During the second world war the line was closed for traffic.

The last passenger train on the Collonges to Divonne line ran in 1980. I assume this had to do with the proliferation of individual transportation that has changed so many other aspects of our lives: constructions of motorways and more and more households having access to a car. With institutions like CERN and the United Nation setting up offices in Geneva, the traffic patterns had also changed, and the need for travelling into Geneva was probably now much larger than the need for going to exotic places like Bellegarde and Lyon.

In hindsight, I think you could say that the local politicians were short-sighted, because closing this railway line made public transport within Pays de Gex almost impossible for many years. There used to be three to four train services per day, and the communes in Pays de Gex fought to keep their beloved train line, but it was just not profitable enough.

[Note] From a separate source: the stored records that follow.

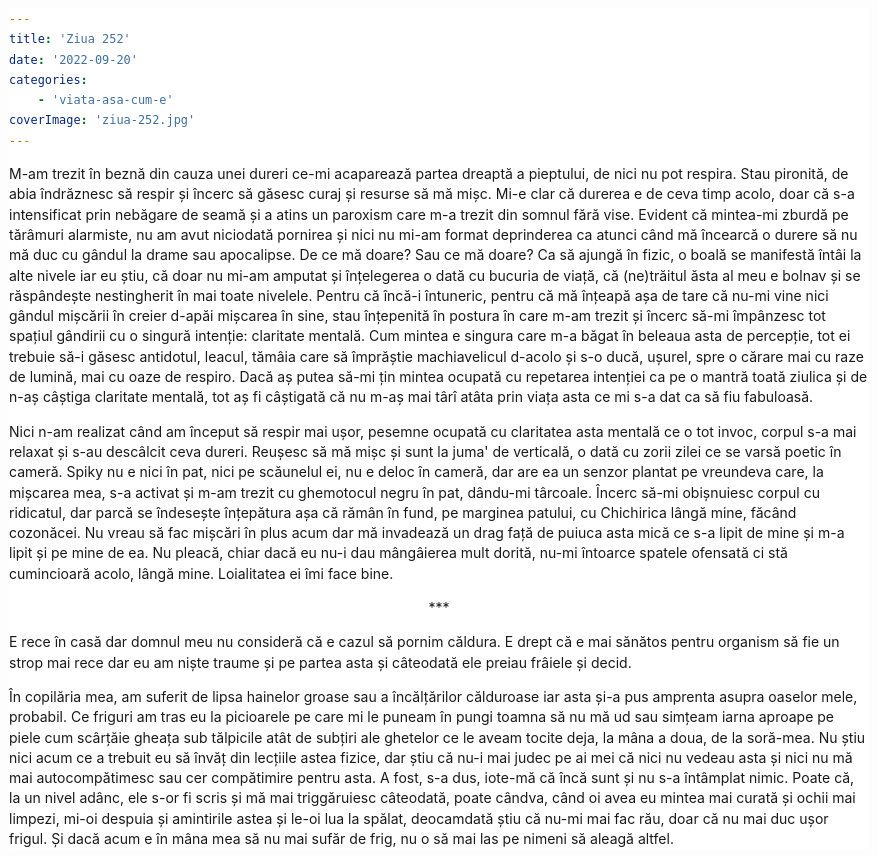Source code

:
 ```yaml
---
title: 'Ziua 252'
date: '2022-09-20'
categories:
    - 'viata-asa-cum-e'
coverImage: 'ziua-252.jpg'
---
```


M-am trezit în beznă din cauza unei dureri ce-mi acaparează partea dreaptă a pieptului, de nici nu pot respira. Stau pironită, de abia îndrăznesc să respir și încerc să găsesc curaj și resurse să mă mișc. Mi-e clar că durerea e de ceva timp acolo, doar că s-a intensificat prin nebăgare de seamă și a atins un paroxism care m-a trezit din somnul fără vise. Evident că mintea-mi zburdă pe tărâmuri alarmiste, nu am avut niciodată pornirea și nici nu mi-am format deprinderea ca atunci când mă încearcă o durere să nu mă duc cu gândul la drame sau apocalipse. De ce mă doare? Sau ce mă doare? Ca să ajungă în fizic, o boală se manifestă întâi la alte nivele iar eu știu, că doar nu mi-am amputat și înțelegerea o dată cu bucuria de viață, că (ne)trăitul ăsta al meu e bolnav și se răspândește nestingherit în mai toate nivelele. Pentru că încă-i întuneric, pentru că mă înțeapă așa de tare că nu-mi vine nici gândul mișcării în creier d-apăi mișcarea în sine, stau înțepenită în postura în care m-am trezit și încerc să-mi împânzesc tot spațiul gândirii cu o singură intenție: claritate mentală. Cum mintea e singura care m-a băgat în beleaua asta de percepție, tot ei trebuie să-i găsesc antidotul, leacul, tămâia care să împrăștie machiavelicul d-acolo și s-o ducă, ușurel, spre o cărare mai cu raze de lumină, mai cu oaze de respiro. Dacă aș putea să-mi țin mintea ocupată cu repetarea intenției ca pe o mantră toată ziulica și de n-aș câștiga claritate mentală, tot aș fi câștigată că nu m-aș mai târî atâta prin viața asta ce mi s-a dat ca să fiu fabuloasă.

Nici n-am realizat când am început să respir mai ușor, pesemne ocupată cu claritatea asta mentală ce o tot invoc, corpul s-a mai relaxat și s-au descâlcit ceva dureri. Reușesc să mă mișc și sunt la juma' de verticală, o dată cu zorii zilei ce se varsă poetic în cameră. Spiky nu e nici în pat, nici pe scăunelul ei, nu e deloc în cameră, dar are ea un senzor plantat pe vreundeva care, la mișcarea mea, s-a activat și m-am trezit cu ghemotocul negru în pat, dându-mi târcoale. Încerc să-mi obișnuiesc corpul cu ridicatul, dar parcă se îndesește înțepătura așa că rămân în fund, pe marginea patului, cu Chichirica lângă mine, făcând cozonăcei. Nu vreau să fac mișcări în plus acum dar mă invadează un drag față de puiuca asta mică ce s-a lipit de mine și m-a lipit și pe mine de ea. Nu pleacă, chiar dacă eu nu-i dau mângâierea mult dorită, nu-mi întoarce spatele ofensată ci stă cumincioară acolo, lângă mine. Loialitatea ei îmi face bine.

<p style="text-align: center;">***</p>

E rece în casă dar domnul meu nu consideră că e cazul să pornim căldura. E drept că e mai sănătos pentru organism să fie un strop mai rece dar eu am niște traume și pe partea asta și câteodată ele preiau frâiele și decid.

În copilăria mea, am suferit de lipsa hainelor groase sau a încălțărilor călduroase iar asta și-a pus amprenta asupra oaselor mele, probabil. Ce friguri am tras eu la picioarele pe care mi le puneam în pungi toamna să nu mă ud sau simțeam iarna aproape pe piele cum scârțăie gheața sub tălpicile atât de subțiri ale ghetelor ce le aveam tocite deja, la mâna a doua, de la soră-mea. Nu știu nici acum ce a trebuit eu să învăț din lecțiile astea fizice, dar știu că nu-i mai judec pe ai mei că nici nu vedeau asta și nici nu mă mai autocompătimesc sau cer compătimire pentru asta. A fost, s-a dus, iote-mă că încă sunt și nu s-a întâmplat nimic. Poate că, la un nivel adânc, ele s-or fi scris și mă mai triggăruiesc câteodată, poate cândva, când oi avea eu mintea mai curată și ochii mai limpezi, mi-oi despuia și amintirile astea și le-oi lua la spălat, deocamdată știu că nu-mi mai fac rău, doar că nu mai duc ușor frigul. Și dacă acum e în mâna mea să nu mai sufăr de frig, nu o să mai las pe nimeni să aleagă altfel.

With the large influx of people into the area in the last 20-30 years, and the difficulties we now face going from one village to another, this train service would probably have been very useful today. My own kids very quickly found out that it was easy enough to use public transport to go into Geneva, but using public transport to see their friends around Pays de Gex was impossible for them for a very long time.

Reading up a bit on the history also shed light on these ghost trains I’d heard about and proved that those friends of mine were indeed not delirious or mad after all. From 2001 to 2014, part of the railway line was actually used to transport household waste from Chevry to Bellegarde to be incinerated twice a week.

In 2014, the railway line was closed for good.

From Divonne to Gex, the old railway lines have been transformed into a very nice walking and cycling path.

However, today we’ll focus on walking on the real tracks. A railway walk is perfect whatever the weather. However, if you want to explore the parts that have not been transformed into a walking path, I will recommend long socks and trousers. Speaking from experience, I can say that wearing a pair of shorts and short socks is not ideal on overgrown paths with thorn bushes and nettles. But on the upside, from July to September you don’t need to bring a snack with you as you can feast on the delicious blackberries growing in and around the tracks.

I have done two outings walking on the railway line, for both walks I started in Asserans where I literally parked on the railway lines. I then walked from Asserans to Peron and back and from Asserans to Collonges and back. You will need plan around two and a half to three hours for both walks.

The most scenic walk was from Asserans going west, to Collonges. Here you will be walking through two tunnels and across two spectacular train bridges.

The first is tunnel is Grand Echaud which is 258 meters, followed by the Tunnel des Isles which is 149 meters. In both tunnels, having a flashlight available is handy. Luckily most phones these days have this tool built in.

The two impressive bridges, or viaducts, are the Viaduct de Grand Echaud and Viaduct d’Almogne.

The old station building in Collonges Fort-l’Ecluse is not a very interesting sight and you will probably be better off enjoying the nature, pretty views, tunnels and viaducts on your return to Asserans.

Enjoy walking, and feel free to share!